4.7. Belanghebbende heeft in deze procedure echter niets aangevoerd op grond waarvan kan worden geconcludeerd dat hij hierin is geslaagd. Het hoger beroep van belanghebbende faalt derhalve in zoverre.
4.8. De omstandigheid dat hier sprake is van een zogenoemde omkering van de bewijslast, ontslaat de Inspecteur niet van de op hem rustende verplichting het belastbare inkomen respectievelijk premie-inkomen op redelijke wijze te schatten. Hij mag niet naar willekeur handelen. De Inspecteur heeft ter zitting van het Hof gesteld en het Hof acht zulks aannemelijk: dat belanghebbende in 2004 een belastbare winst heeft genoten van € 15.000 en in 2006 van € 22.000, dat – volgens de jaarstukken van belanghebbende – het ondernemingsvermogen van belanghebbende ultimo 2004 € 3.400 beliep en per 1 januari 2006 € 21.226 en dat de onttrekkingen in 2004 € 14.605 bedroegen en in 2006 € 22.797. Gelet hierop, acht het Hof de schatting door de Inspecteur van een belastbare winst van € 25.000 voor 2005 niet onredelijk. Dit geldt evenzeer voor het geschatte premie-inkomen van € 20.050 (het wettelijke maximum in 2005). Voor het overige heeft de Inspecteur aangeknoopt bij de hem bekende gegevens met betrekking tot de eigen woning en met betrekking tot het vermogen van belanghebbende. Belanghebbende heeft niets aangevoerd met betrekking tot de schattingen van de Inspecteur. De conclusie is derhalve gerechtvaardigd dat niet kan worden gezegd dat de Inspecteur bij het vaststellen van de onderhavige aanslagen willekeurig te werk is gegaan.
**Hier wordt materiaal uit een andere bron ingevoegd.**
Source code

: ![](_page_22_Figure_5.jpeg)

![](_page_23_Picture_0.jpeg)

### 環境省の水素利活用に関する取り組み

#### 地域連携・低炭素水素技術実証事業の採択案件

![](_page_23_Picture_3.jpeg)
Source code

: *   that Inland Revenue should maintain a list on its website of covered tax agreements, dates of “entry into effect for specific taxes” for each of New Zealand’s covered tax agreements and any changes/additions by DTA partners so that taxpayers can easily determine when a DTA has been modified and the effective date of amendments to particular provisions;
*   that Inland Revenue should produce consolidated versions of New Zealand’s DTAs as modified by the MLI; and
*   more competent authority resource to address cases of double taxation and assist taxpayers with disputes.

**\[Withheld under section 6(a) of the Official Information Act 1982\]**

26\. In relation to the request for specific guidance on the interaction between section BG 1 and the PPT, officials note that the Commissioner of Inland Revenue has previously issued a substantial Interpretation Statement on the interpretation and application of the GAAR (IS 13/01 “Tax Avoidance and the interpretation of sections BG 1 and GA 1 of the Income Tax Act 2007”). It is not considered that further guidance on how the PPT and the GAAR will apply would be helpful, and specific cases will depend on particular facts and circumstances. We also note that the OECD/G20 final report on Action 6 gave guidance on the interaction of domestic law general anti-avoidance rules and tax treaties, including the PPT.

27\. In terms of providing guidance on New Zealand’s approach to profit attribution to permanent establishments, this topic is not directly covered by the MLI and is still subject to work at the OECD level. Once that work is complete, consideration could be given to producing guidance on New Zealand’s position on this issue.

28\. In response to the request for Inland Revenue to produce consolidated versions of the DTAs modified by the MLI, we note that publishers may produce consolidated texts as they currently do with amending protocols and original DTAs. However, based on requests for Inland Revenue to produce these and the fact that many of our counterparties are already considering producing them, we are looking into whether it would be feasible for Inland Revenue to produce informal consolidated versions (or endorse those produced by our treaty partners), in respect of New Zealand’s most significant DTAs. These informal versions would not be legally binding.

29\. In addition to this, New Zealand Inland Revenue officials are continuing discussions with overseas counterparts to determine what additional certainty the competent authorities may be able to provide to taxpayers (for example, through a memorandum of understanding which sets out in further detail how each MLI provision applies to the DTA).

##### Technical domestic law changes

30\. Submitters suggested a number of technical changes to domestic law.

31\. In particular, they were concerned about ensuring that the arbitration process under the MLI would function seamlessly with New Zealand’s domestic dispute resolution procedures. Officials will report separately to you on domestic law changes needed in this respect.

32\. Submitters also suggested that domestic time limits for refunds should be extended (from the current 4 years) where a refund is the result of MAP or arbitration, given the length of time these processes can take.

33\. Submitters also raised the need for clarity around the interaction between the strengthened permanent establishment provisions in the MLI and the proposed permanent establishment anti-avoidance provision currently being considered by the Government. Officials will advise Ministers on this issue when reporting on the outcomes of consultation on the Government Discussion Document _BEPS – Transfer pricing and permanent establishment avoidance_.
4.9. Het hoger beroep wordt geacht mede te zijn gericht tegen de boetebeschikking. Met betrekking tot de verzuimboete heeft belanghebbende geen grieven aangevoerd. Het Hof is ambtshalve niet gebleken dat die boete ten onrechte is opgelegd. Een boete van per saldo € 226 acht het Hof te dezen passend en geboden.
4.10. Met betrekking tot de heffingsrente heeft belanghebbende evenmin zelfstandige grieven aangevoerd. Nu het vastgestelde belastbare inkomen respectievelijk het vastgestelde premie-inkomen in stand wordt gelaten, bestaat in zoverre geen grond de in rekening gebrachte heffingsrente te verminderen. Ook overigens is niet gebleken dat de heffingsrente ten onrechte in rekening is gebracht.
4.11. Het hoger beroep van belanghebbende is ongegrond.